Negeri kita berada di iklim tropis yang memungkinkan tanah ditanami sepanjang tahun. Matahari bersinar terus, tanah tak pernah tertutup salju. Semua tanda menunjukkan: kita seharusnya menjadi bangsa yang makmur dari tanah sendiri.
Namun kenyataan hari ini berkata lain. Sebagian besar kebutuhan pangan Indonesia justru hasil impor dari negara lain. Kedelai? 90% impor, sehingga tahu dan tempe, ikon kuliner bangsa, sudah bukan sepenuhnya milik kita lagi. Tepung terigu? 100% impor, padahal bahan ini justru menjadi sumber berbagai masalah kesehatan. Bahkan bawang, singkong, buah-buahan, dan cabai pun sebagian besar datang dari luar negeri. Ironisnya, meski garis pantai kita begitu panjang, garam pun masih harus diimpor. Kita ibarat tikus mati di lumbung padi. Apakah lumbung padinya yang salah? Atau tikusnya yang tak tahu cara mengelola?

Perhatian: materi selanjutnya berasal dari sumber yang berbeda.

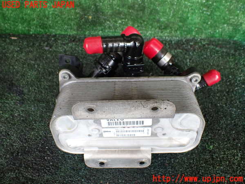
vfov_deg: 46.8
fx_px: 212
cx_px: 122
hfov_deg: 60.0
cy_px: 92
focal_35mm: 30
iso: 250
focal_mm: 5.4
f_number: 2.3
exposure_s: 1/125
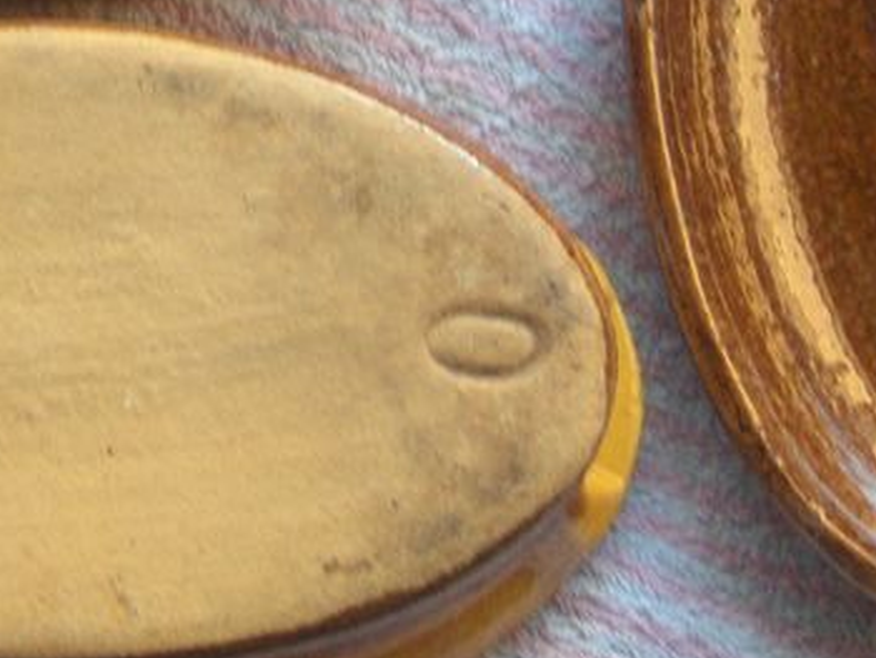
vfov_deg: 14.6
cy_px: 13
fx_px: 2532
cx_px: 28
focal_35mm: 100
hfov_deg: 19.1
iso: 200
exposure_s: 1/79.7
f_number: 2.8
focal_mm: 7.5
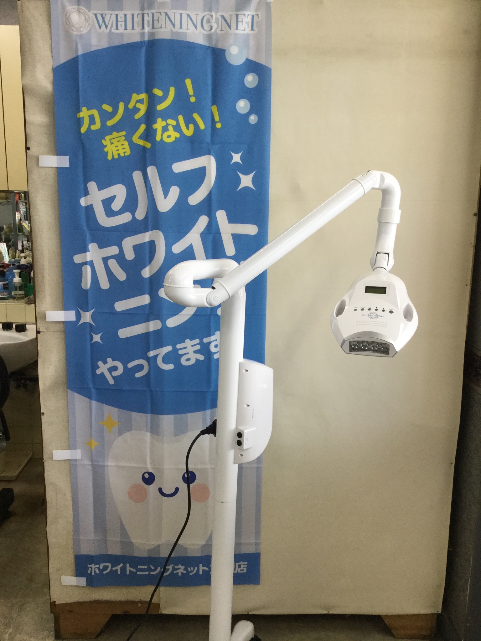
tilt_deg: -11.9
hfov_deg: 45.4
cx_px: 240
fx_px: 574
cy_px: 320
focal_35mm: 31
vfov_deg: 58.4
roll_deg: +0.0
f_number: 2.4
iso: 32
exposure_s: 1/30
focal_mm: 3.3
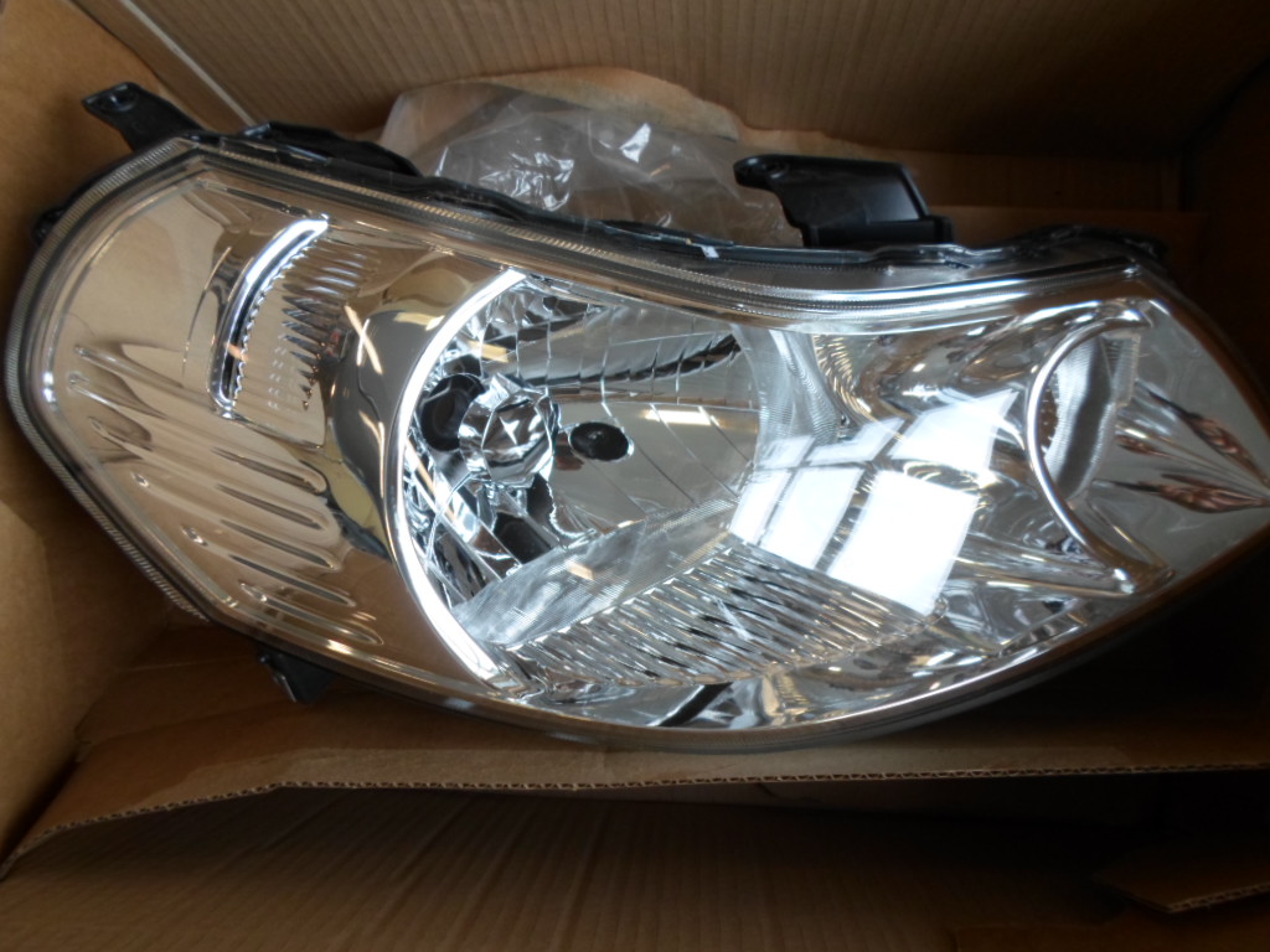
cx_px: 635
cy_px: 476
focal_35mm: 25
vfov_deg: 54.9
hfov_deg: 69.4
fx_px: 917
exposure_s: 1/125
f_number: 2.5
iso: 80
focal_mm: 4.5
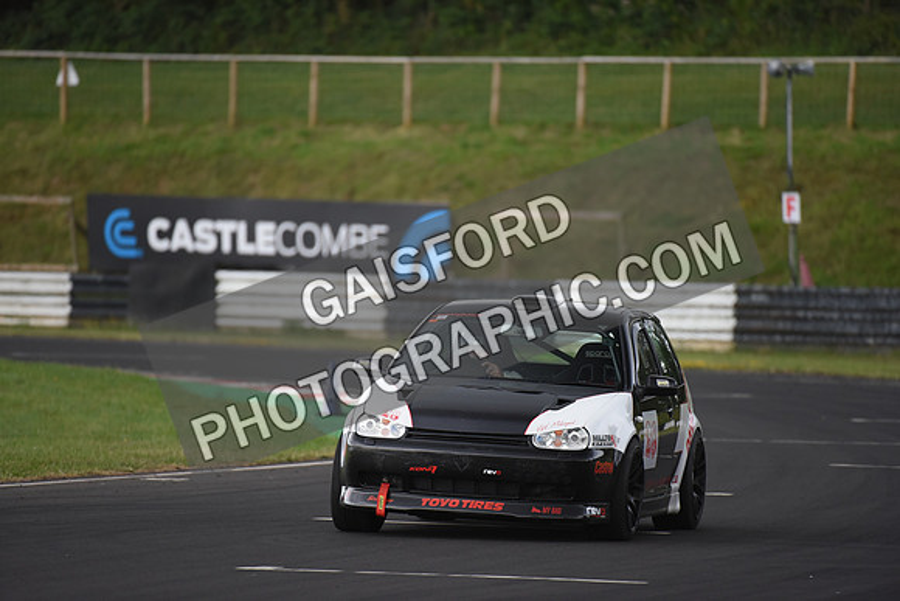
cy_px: 300
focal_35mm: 400
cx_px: 450
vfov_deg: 3.4
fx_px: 10002
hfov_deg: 5.2
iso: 1600
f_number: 4
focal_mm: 400
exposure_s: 1/1000
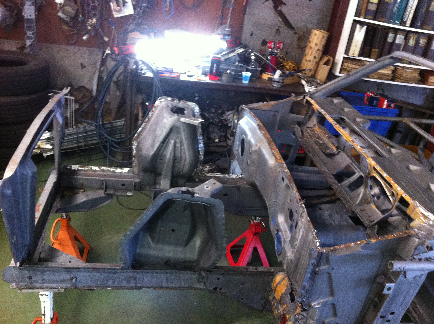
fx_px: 438
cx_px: 217
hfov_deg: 52.7
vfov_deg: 40.6
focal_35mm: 35
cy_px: 162
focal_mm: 3.85
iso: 320
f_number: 2.8
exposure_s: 1/15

Atas alasan utama itulah, kami mendirikan ILS (Indonesia Locavore Society) di Kota Bandung mulai 1 November 2025 dengan formal legal di hadapan notaris. Ini menunjukkan, ILS tak sekedar prihatin soal kedaulatan pangan ini, tapi juga berbuat nyata dengan sungguh-sungguh.

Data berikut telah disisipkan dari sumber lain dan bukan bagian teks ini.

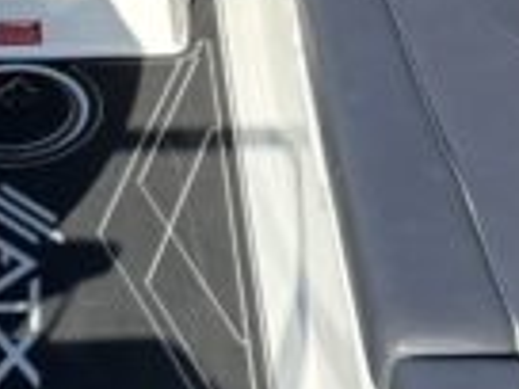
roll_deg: +5.4
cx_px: -2
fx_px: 1529
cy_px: 187
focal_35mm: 102
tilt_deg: -43.6
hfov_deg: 18.7
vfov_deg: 14.5
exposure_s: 1/1220
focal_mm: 5.96
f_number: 1.6
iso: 50
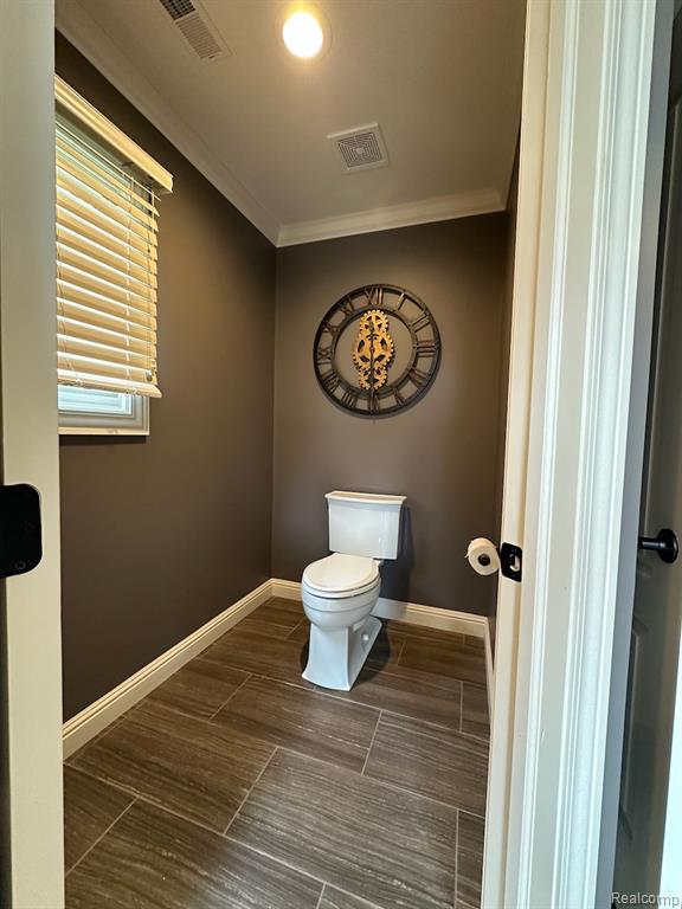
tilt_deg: -3.1
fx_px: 368
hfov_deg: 85.7
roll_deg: -1.7
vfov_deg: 102.1
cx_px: 341
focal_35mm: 14
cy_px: 454
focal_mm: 2.22
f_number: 2.2
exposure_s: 1/60
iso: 500
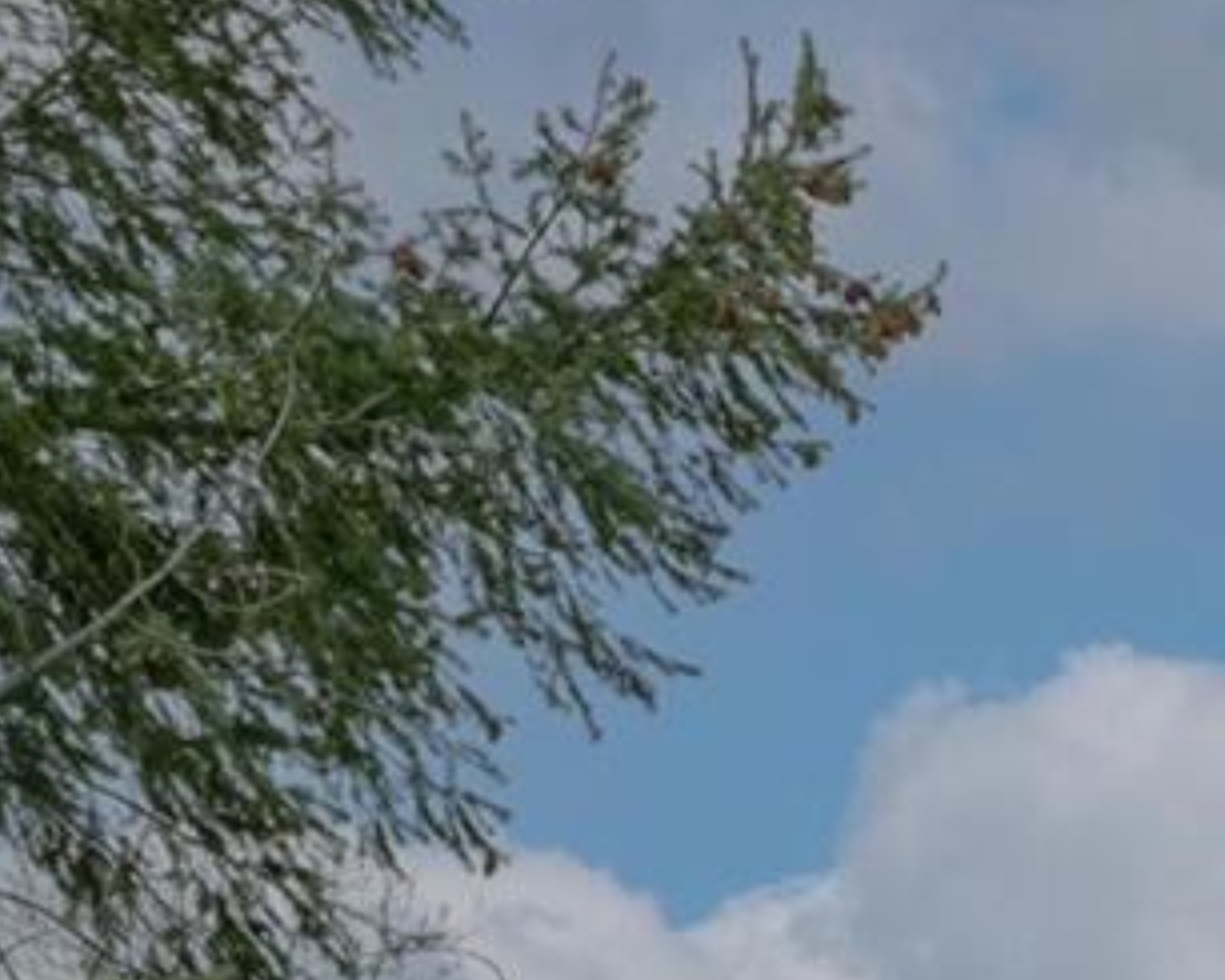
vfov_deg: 12.8
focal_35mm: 108
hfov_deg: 14.7
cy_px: 1848
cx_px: 2446
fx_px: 3917
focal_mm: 22
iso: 800
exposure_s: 1/2000
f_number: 8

Melalui ILS, kami akan berupaya membangun kesadaran manusianya itu sendiri. Dari sisi konsumen, manusia tentu akan mencari makanan yang enak, tak peduli soal nasionalisme. Dari sisi bisnis, sangat memungkinkan produk impor itu cuan-nya lebih besar.
Karena itu, gerakan ILS menitikberatkan kepada kampanye penggunaan bahan-bahan yang diproduksi lokal, bukan kepada jenis bahannya atau masakannya. Tidak mengapa kita menyukai bento, tapi bahannya lokal. Tidak mengapa kita menyukai ramen, tapi bahannya lokal.
Jadi gerakan Locavore itu fokus kepada penggunaan bahan lokal, bukan kepada jenis masakan, apalagi soal enak atau tidak. Contoh sederhananya, kita boleh konsumsi kue kurma, tapi kurmanya ditanam di Indonesia. Atau menikmati wagyu yang diproduksi dari peternakan sapi nasional.
Memang, sangat tidak mungkin semua olahan makanan 100% bahan-bahannya hasil lokal. Pasti di beberapa makanan akan tetap menggunakan bahan impor karena memang tidak bisa dihasilkan secara lokal.
Tapi satu hal yang pasti, gerakan konsumsi pangan lokal ini bisa sangat menghemat devisa negara, karena Indonesia termasuk pengimpor pangan terbesar di dunia. Belum ada negara modern yang secara total seluruh warganya hanya makan makanan hasil produksi dalam negerinya sendiri. Pun demikian, ada beberapa negara dengan tingkat nasionalisme pangan (food patriotism) yang sangat tinggi, di mana mayoritas masyarakatnya lebih memilih dan bangga mengonsumsi produk lokal, bahkan menjadikannya bagian dari identitas nasional.